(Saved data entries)
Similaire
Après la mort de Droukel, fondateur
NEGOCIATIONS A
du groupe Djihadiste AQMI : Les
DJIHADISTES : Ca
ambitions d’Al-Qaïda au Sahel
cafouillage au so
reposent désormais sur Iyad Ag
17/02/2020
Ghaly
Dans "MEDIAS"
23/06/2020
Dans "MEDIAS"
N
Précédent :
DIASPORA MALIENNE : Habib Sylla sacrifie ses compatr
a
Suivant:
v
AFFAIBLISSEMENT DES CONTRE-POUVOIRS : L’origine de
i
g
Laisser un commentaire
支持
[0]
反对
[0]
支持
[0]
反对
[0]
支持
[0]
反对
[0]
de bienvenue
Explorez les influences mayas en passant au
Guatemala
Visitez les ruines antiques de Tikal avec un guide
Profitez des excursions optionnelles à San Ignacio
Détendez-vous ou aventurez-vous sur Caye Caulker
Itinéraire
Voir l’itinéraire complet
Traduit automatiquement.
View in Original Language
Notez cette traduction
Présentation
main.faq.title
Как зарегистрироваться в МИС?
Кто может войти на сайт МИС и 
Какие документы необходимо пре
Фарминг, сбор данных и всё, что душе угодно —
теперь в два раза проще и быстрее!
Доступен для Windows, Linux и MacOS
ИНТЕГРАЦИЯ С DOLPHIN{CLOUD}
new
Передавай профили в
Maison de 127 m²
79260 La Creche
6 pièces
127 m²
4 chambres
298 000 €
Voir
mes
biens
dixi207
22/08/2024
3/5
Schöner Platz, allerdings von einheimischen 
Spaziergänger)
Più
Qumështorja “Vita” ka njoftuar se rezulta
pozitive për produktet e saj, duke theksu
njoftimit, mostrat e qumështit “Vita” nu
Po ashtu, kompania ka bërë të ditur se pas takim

_WORK REQUIRED_
Set out every line of the records above as one numbered list, skipping any blank lines.

_WRITTEN RESPONSE_
1. Similaire
2. Après la mort de Droukel, fondateur
3. NEGOCIATIONS A
4. du groupe Djihadiste AQMI : Les
5. DJIHADISTES : Ca
6. ambitions d’Al-Qaïda au Sahel
7. cafouillage au so
8. reposent désormais sur Iyad Ag
9. 17/02/2020
10. Ghaly
11. Dans "MEDIAS"
12. 23/06/2020
13. Dans "MEDIAS"
14. N
15. Précédent :
16. DIASPORA MALIENNE : Habib Sylla sacrifie ses compatr
17. a
18. Suivant:
19. v
20. AFFAIBLISSEMENT DES CONTRE-POUVOIRS : L’origine de
21. i
22. g
23. Laisser un commentaire
24. 支持
25. [0]
26. 反对
27. [0]
28. 支持
29. [0]
30. 反对
31. [0]
32. 支持
33. [0]
34. 反对
35. [0]
36. de bienvenue
37. Explorez les influences mayas en passant au
38. Guatemala
39. Visitez les ruines antiques de Tikal avec un guide
40. Profitez des excursions optionnelles à San Ignacio
41. Détendez-vous ou aventurez-vous sur Caye Caulker
42. Itinéraire
43. Voir l’itinéraire complet
44. Traduit automatiquement.
45. View in Original Language
46. Notez cette traduction
47. Présentation
48. main.faq.title
49. Как зарегистрироваться в МИС?
50. Кто может войти на сайт МИС и 
51. Какие документы необходимо пре
52. Фарминг, сбор данных и всё, что душе угодно —
53. теперь в два раза проще и быстрее!
54. Доступен для Windows, Linux и MacOS
55. ИНТЕГРАЦИЯ С DOLPHIN{CLOUD}
56. new
57. Передавай профили в
58. Maison de 127 m²
59. 79260 La Creche
60. 6 pièces
61. 127 m²
62. 4 chambres
63. 298 000 €
64. Voir
65. mes
66. biens
67. dixi207
68. 22/08/2024
69. 3/5
70. Schöner Platz, allerdings von einheimischen 
71. Spaziergänger)
72. Più
73. Qumështorja “Vita” ka njoftuar se rezulta
74. pozitive për produktet e saj, duke theksu
75. njoftimit, mostrat e qumështit “Vita” nu
76. Po ashtu, kompania ka bërë të ditur se pas takim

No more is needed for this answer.